Título: O Brasil e o duro jogo comercial dos chineses
Autor:
Fonte: Valor Econômico, 22/05/2009, Opinião, p. A12
A China joga duramente no comércio internacional e se afirma cada vez mais como uma potência que, amparada por quase US$ 2 trilhões em reservas, dá-se o direito de seguir estritamente a cartilha de seus interesses políticos e econômicos. É pouco provável que uma missão brasileira com mais empresários do que a que esteve recentemente em Pequim com o presidente Luiz Inácio Lula da Silva pudesse mudar este figurino. Houve acordos em petróleo e mineração que, mais soja e commodities agrícolas, é tudo o que a China busca hoje nos quatro cantos do globo com uma sede notável. E nunca se pode esquecer o fato de que a China é um grande competidor do Brasil em quase todos os setores, com exceção de matérias primas.
A China negocia o que lhe interessa com a prepotência de magnatas e a rispidez de um regime ditatorial. O governo chinês havia se comprometido a liberar as importações de carne de frango desde novembro do ano passado e a missão de Lula saiu do país com a sinalização de que agora elas poderão ocorrer. Poderá haver alguma melhora nas compras de carne bovina, mas isto não é seguro. No veto à carne de porco, da qual são grandes clientes dos EUA, os chineses são irredutíveis.
Espalhados claramente durante as reuniões estavam os sinais de insatisfação da China com a sábia relutância do governo brasileiro em cumprir sua promessa de considerar formalmente o país como uma economia de mercado. Os burocratas chineses citaram especificamente as ações antidumping brasileiras - a China é o maior alvo delas -, e sem as quais os empresários brasileiros não teriam qualquer defesa contra a invasão de produtos cuja formação de preços e custos é nebulosa. Eles insinuaram também que as empresas chinesas se sentiriam estimuladas a investir no Brasil caso pudessem levar mão de obra própria, o que vem fazendo com sucesso em seus projetos na África - e só lá.

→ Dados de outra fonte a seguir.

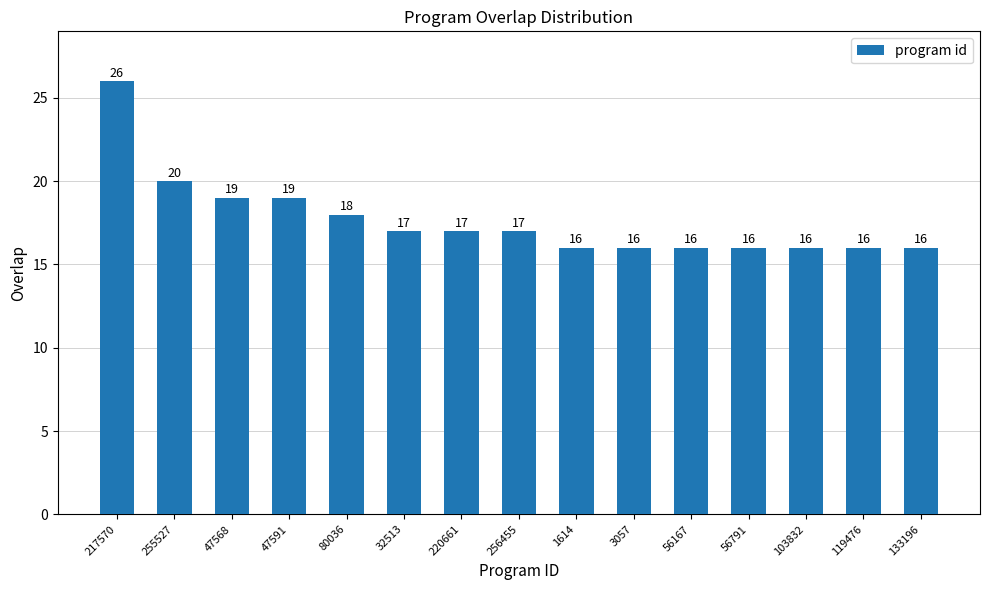

What is the difference between the maximum and minimum values?

10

Há um velho sabor colonial nesta exigência. Para encerrar o circuito em que a China escolhe a commodity que lhe falta, garante seu abastecimento no futuro com investimento externo direto em projetos exclusivamente de exportação para si em outros países, a única coisa que falta é que os próprios trabalhadores sejam chineses.

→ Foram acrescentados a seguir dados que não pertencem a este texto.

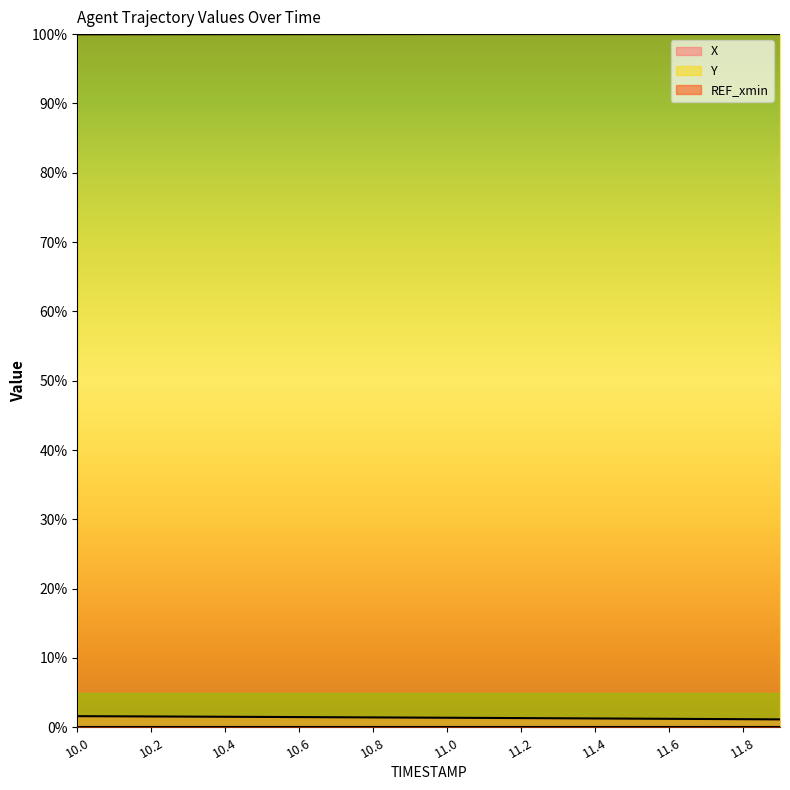

Where is X nearest to the value 1?

11.9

As discussões sobre negócios em setores complementares, como petróleo, foram duras. A Petrobras obteve US$ 10 bilhões de crédito tendo como lastro a venda de 150 mil barris de petróleo agora e, no futuro, 200 mil barris. O Brasil soube escapar das várias armadilhas dos hábeis negociadores chineses. Houve momentos em que os chineses pediram o pagamento exclusivamente em petróleo - fosse qual fosse a situação do abastecimento brasileiro e a disponibilidade do produto, a China estaria absolutamente garantida. Como contratos de longo prazo levam em conta o preço spot, os chineses demonstraram que gostariam de um desconto fixo sobre este preço. Não era tudo: Pequim queria que o gasto do dinheiro emprestado em petróleo servisse também para a contratação de empresas chinesas nos projetos. A Petrobras conseguiu transformar este abraço de urso em termos comerciais normais. Paga-se em dinheiro com juros pelo empréstimo (6,5%, abaixo do que vem pagando) e os recursos serão usados como a estatal quiser. Empresas chinesas serão chamadas se for conveniente aos interesses da Petrobras.
O jogo da China é muito claro. Com muitas reservas e com a disposição de reduzir a dependência do dólar, ela subordinou sua política comercial aos objetivos de longo prazo - obter as commodities de que carece, criar projetos cuja finalidade seja sua exportação para o mercado chinês e financiá-las impondo condições de venda de equipamentos e, quando possível, exigência de mão de obra chinesa. De seus investimentos externos, que dispararam a partir de 2004, praticamente a metade se concentra em petróleo e mineração e 25% em serviços financeiros, com transporte em um distante terceiro lugar (nota técnica do Ipea "A internacionalização das empresas chinesas"). Os interesses políticos da China são distintos dos brasileiros e, comercialmente, o Brasil precisa ser realista para definir objetivamente o que pode obter de um parceiro tão exigente.